Colossians is an excellent selection for the theme of Christian Baptism in the particular passage we have this Sunday. The thought may stem from a hymn used on the occasion of Baptism in the Church of Colossae and has the same profound thought that is expressed in Romans 6: 3-6). We are symbolically led down three steps into the water and then after entering it walk up three steps to our rising from death to life. Death and Resurrection are thus symbolized in the ancient ritual of Baptism. We are a new creature in Christ sharing in his resurrection. We are now friends of God like Abraham and the holy ancestors. Our faith has led us to Baptism and now we are strengthened each day through this initial sacrament giving us the right to the other sacraments.
Father Steve Tutas has these excellent comments on our passage:
Brothers and sisters:
You were buried with him in baptism,
in which you were also raised with him
through faith in the power of God,
who raised him from the dead.
And even when you were dead
in transgressions and the uncircumcision of your flesh,
he brought you to life along with him,
having forgiven us all our transgressions;
obliterating the bond against us, with its legal claims,
which was opposed to us,
he also removed it from our midst, nailing it to the cross.
In his writings Paul repeatedly referred to the power of baptism which unites us with Christ and continually gives us the light and strength to journey with him…
This excerpt from Paul’s Letter to the Colossians reminds us of the Paschal Mystery.

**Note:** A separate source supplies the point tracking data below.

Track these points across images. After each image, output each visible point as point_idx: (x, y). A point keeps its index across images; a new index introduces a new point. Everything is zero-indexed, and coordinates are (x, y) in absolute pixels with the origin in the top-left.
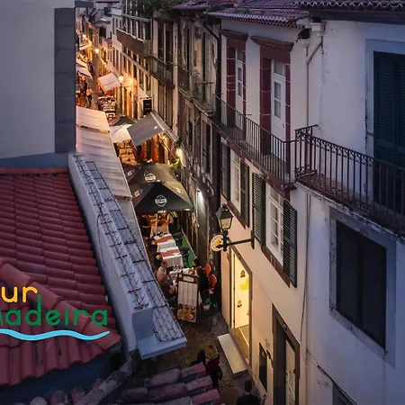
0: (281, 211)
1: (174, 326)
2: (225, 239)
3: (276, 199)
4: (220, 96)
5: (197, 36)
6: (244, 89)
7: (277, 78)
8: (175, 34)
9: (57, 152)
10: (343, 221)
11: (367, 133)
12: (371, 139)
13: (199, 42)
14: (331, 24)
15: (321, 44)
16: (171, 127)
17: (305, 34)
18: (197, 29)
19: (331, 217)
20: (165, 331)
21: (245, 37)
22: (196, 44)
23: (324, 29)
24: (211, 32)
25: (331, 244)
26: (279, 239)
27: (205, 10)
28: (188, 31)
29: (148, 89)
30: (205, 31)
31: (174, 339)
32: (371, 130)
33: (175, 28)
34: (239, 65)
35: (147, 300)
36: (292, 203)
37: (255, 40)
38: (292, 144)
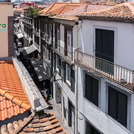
0: (70, 71)
1: (45, 103)
2: (55, 79)
3: (69, 68)
4: (53, 40)
5: (46, 23)
6: (60, 38)
7: (69, 35)
8: (39, 22)
9: (9, 56)
10: (87, 73)
11: (94, 50)
12: (95, 52)
13: (47, 25)
14: (84, 21)
15: (81, 26)
16: (38, 48)
17: (77, 23)
18: (46, 21)
19: (84, 72)
20: (43, 104)
21: (60, 24)
22: (46, 25)
23: (82, 22)
24: (50, 22)
25: (84, 80)
26: (69, 78)
27: (48, 16)
28: (43, 22)
29: (32, 38)
30: (48, 22)
31: (45, 106)
32: (95, 49)
33: (39, 21)
34: (58, 31)
35: (38, 96)
36: (73, 69)
37: (63, 25)
38: (73, 53)
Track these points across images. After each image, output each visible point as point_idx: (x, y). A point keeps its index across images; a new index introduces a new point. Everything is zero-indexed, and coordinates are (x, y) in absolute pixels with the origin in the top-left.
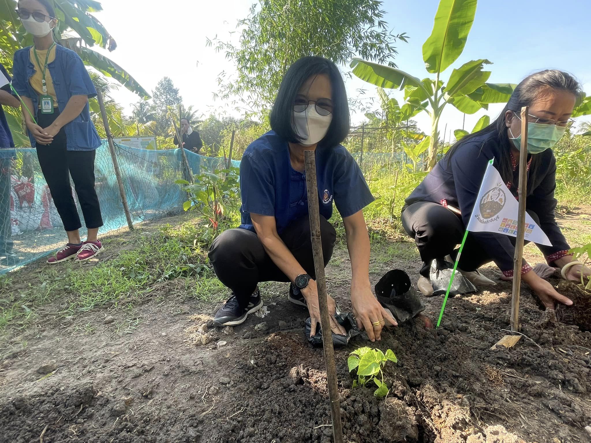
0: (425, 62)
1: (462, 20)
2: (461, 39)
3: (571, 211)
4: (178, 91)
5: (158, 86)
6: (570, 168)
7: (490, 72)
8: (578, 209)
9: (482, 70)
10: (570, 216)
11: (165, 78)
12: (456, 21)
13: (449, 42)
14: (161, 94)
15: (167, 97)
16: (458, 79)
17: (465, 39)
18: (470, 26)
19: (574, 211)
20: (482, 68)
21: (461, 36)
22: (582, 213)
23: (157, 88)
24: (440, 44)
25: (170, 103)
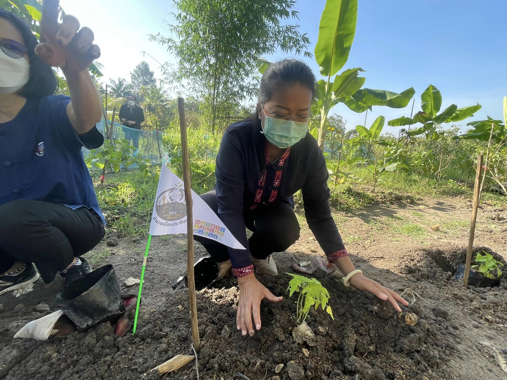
0: (320, 66)
1: (346, 32)
2: (346, 48)
3: (415, 201)
4: (153, 74)
5: (136, 69)
6: (423, 165)
7: (364, 79)
8: (422, 200)
9: (358, 76)
10: (411, 205)
11: (143, 63)
12: (341, 32)
13: (337, 50)
14: (139, 76)
15: (143, 79)
16: (341, 83)
17: (349, 48)
18: (352, 38)
19: (417, 202)
20: (358, 74)
21: (346, 45)
22: (422, 204)
23: (135, 71)
24: (330, 51)
25: (146, 83)
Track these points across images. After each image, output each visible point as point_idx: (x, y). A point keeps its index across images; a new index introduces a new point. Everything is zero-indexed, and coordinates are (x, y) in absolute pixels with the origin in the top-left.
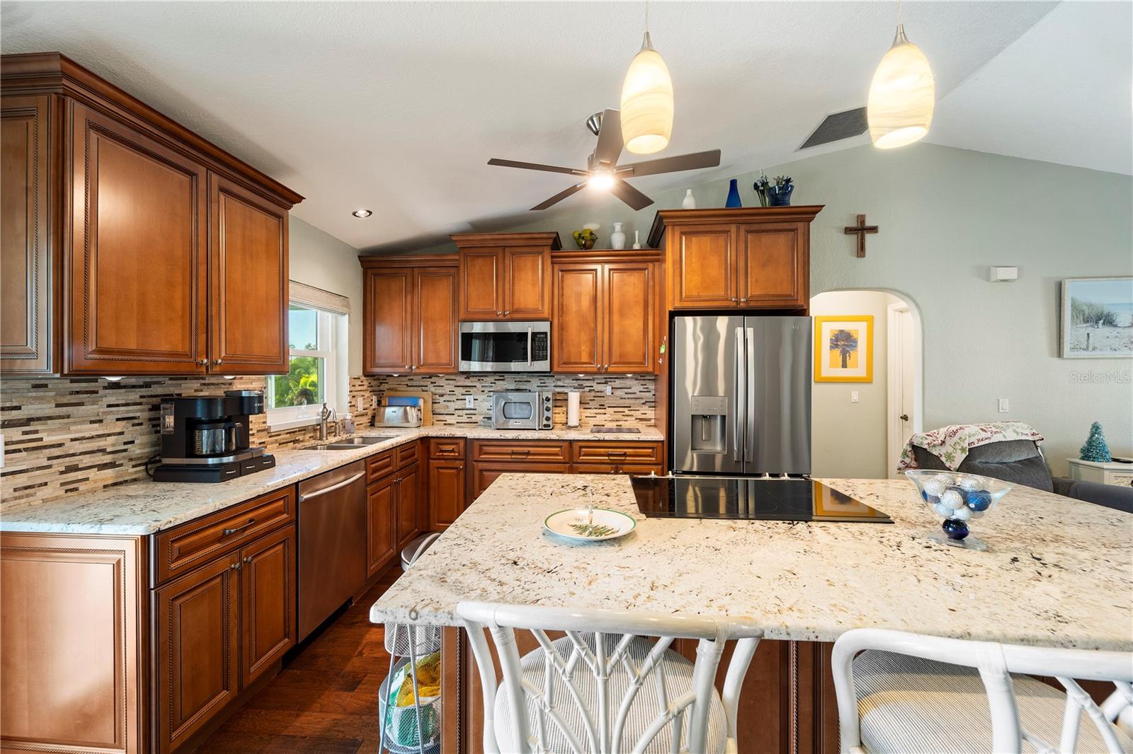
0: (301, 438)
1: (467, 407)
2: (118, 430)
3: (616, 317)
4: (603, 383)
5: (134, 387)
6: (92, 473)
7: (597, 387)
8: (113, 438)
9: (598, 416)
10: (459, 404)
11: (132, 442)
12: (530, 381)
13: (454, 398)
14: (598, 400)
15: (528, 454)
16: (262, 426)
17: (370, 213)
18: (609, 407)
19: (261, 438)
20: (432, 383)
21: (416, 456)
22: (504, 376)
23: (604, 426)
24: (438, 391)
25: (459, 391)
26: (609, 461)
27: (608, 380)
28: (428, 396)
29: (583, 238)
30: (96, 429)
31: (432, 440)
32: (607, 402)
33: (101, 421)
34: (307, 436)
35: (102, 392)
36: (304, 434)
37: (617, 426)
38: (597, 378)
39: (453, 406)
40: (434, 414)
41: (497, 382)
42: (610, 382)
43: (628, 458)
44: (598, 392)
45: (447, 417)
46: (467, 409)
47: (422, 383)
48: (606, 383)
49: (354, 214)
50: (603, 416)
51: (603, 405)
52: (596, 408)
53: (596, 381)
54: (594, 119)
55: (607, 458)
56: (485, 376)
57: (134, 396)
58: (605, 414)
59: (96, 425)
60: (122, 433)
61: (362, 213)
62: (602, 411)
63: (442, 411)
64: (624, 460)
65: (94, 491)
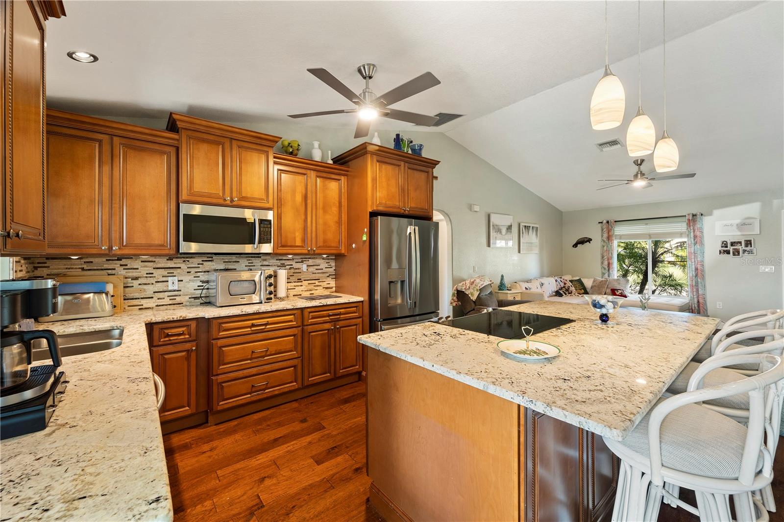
1: (170, 288)
4: (300, 262)
7: (296, 265)
9: (296, 288)
10: (160, 287)
12: (238, 262)
13: (153, 281)
14: (296, 275)
17: (96, 59)
18: (305, 280)
20: (121, 265)
22: (212, 257)
23: (301, 295)
24: (130, 275)
25: (158, 274)
26: (330, 320)
27: (304, 259)
28: (118, 280)
29: (291, 147)
32: (302, 277)
37: (310, 294)
38: (296, 259)
39: (150, 290)
40: (124, 299)
41: (205, 263)
42: (306, 261)
43: (341, 316)
44: (296, 269)
45: (143, 302)
46: (170, 291)
47: (106, 266)
48: (302, 262)
49: (70, 55)
50: (300, 287)
51: (301, 279)
52: (295, 282)
53: (295, 261)
55: (328, 318)
56: (191, 258)
58: (302, 286)
62: (300, 284)
63: (137, 295)
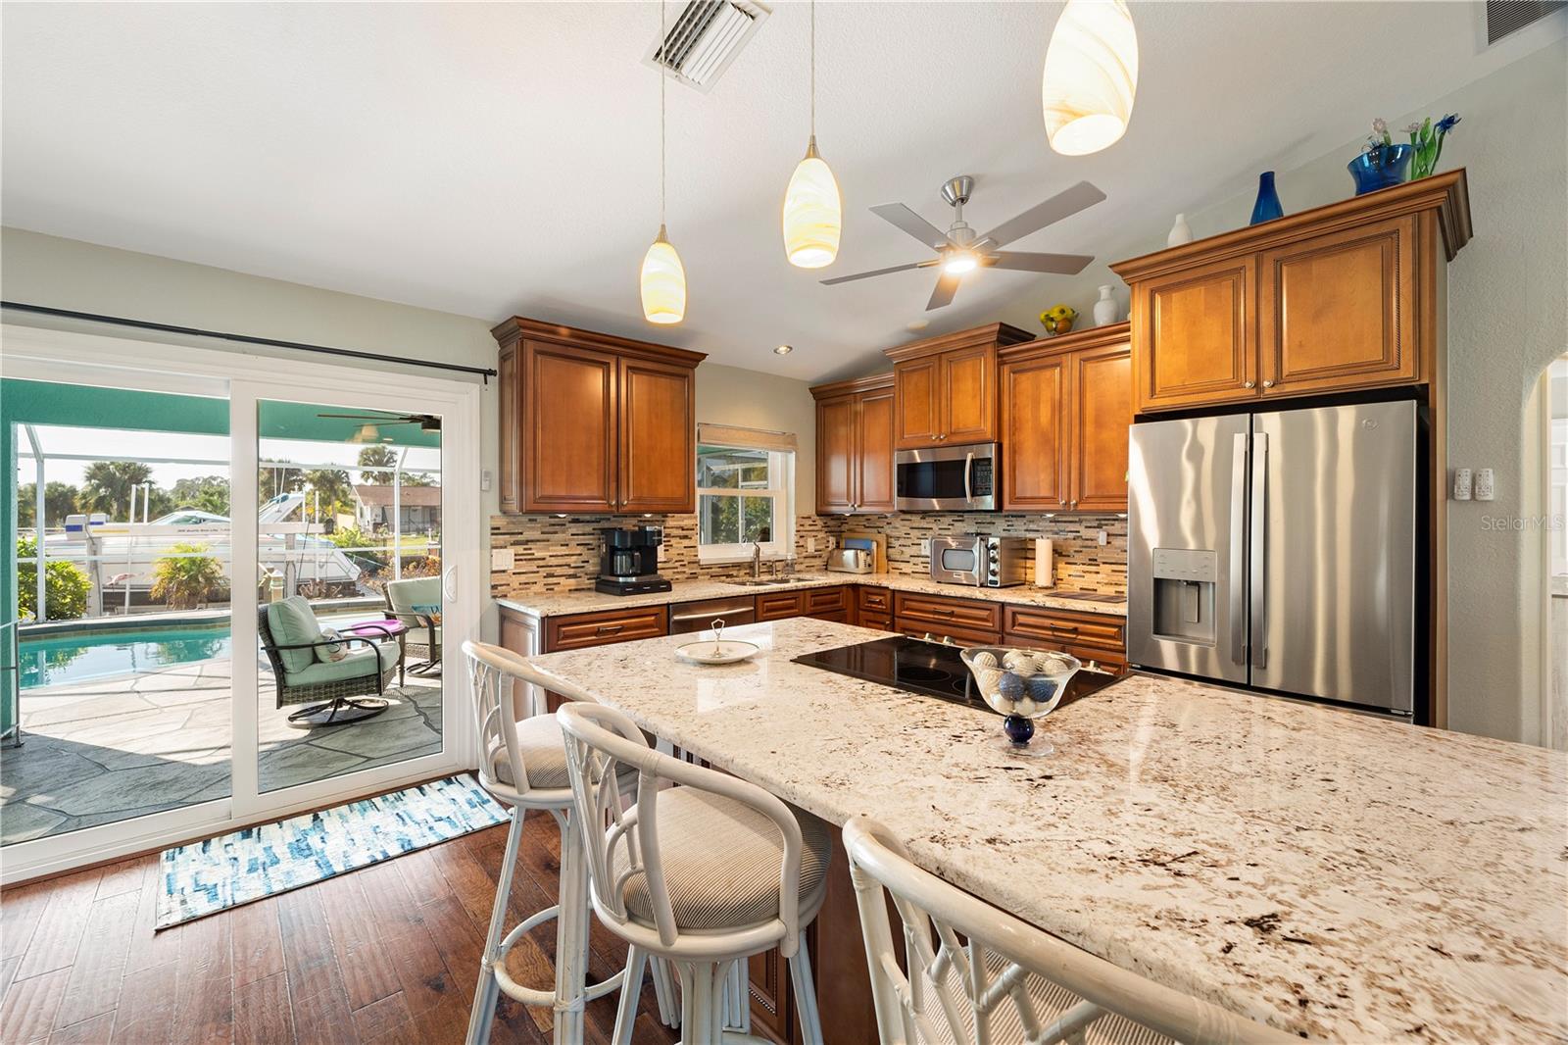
0: (735, 573)
1: (923, 553)
2: (578, 552)
3: (1089, 429)
4: (1094, 527)
5: (588, 522)
6: (562, 580)
7: (1086, 533)
8: (575, 557)
9: (1087, 575)
10: (914, 550)
11: (588, 562)
12: (994, 523)
13: (909, 542)
14: (1086, 553)
15: (952, 614)
16: (693, 559)
17: (791, 348)
18: (1104, 563)
19: (693, 569)
20: (888, 524)
21: (841, 604)
22: (962, 516)
23: (1096, 590)
24: (893, 534)
25: (915, 533)
26: (1053, 638)
27: (1103, 522)
28: (882, 539)
29: (1052, 320)
30: (564, 550)
31: (861, 589)
32: (1100, 556)
33: (567, 545)
34: (742, 572)
35: (568, 525)
36: (739, 570)
37: (1116, 592)
38: (1086, 520)
39: (908, 551)
40: (889, 560)
41: (956, 524)
42: (1106, 525)
43: (1080, 637)
44: (1087, 540)
45: (902, 565)
46: (923, 557)
47: (878, 524)
48: (1099, 527)
49: (775, 351)
50: (1095, 575)
51: (1096, 560)
52: (1084, 564)
53: (1085, 524)
54: (947, 188)
55: (1050, 633)
56: (941, 516)
57: (589, 528)
58: (1098, 573)
59: (564, 548)
60: (581, 555)
61: (783, 349)
62: (1094, 568)
63: (898, 557)
64: (1075, 638)
65: (562, 592)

God who raised Jesus from the dead will also give us eternal life at the end of the journey. All we have to do is to believe in God’s mercy and place our trust in God at all times and in all circumstances, as we continue on the journey.
The Gospel comes from the Evangelist Luke who is author of the Gospel of Prayer and the Holy Spirit as principal themes. Jesus teaches us how to pray directly to God saying , “Father, hallowed be your name, your kingdom come.” We are made aware of the importance of forgiveness (Reconciliation) and of the Eucharist as we pray for bread each day . We learn to make holy among all the name of God and we ourselves revere it. We receive the Holy Spirit and the gifts of the Spirit both the sevenfold ones and the theological virtues of faith, hope, and love. Amen.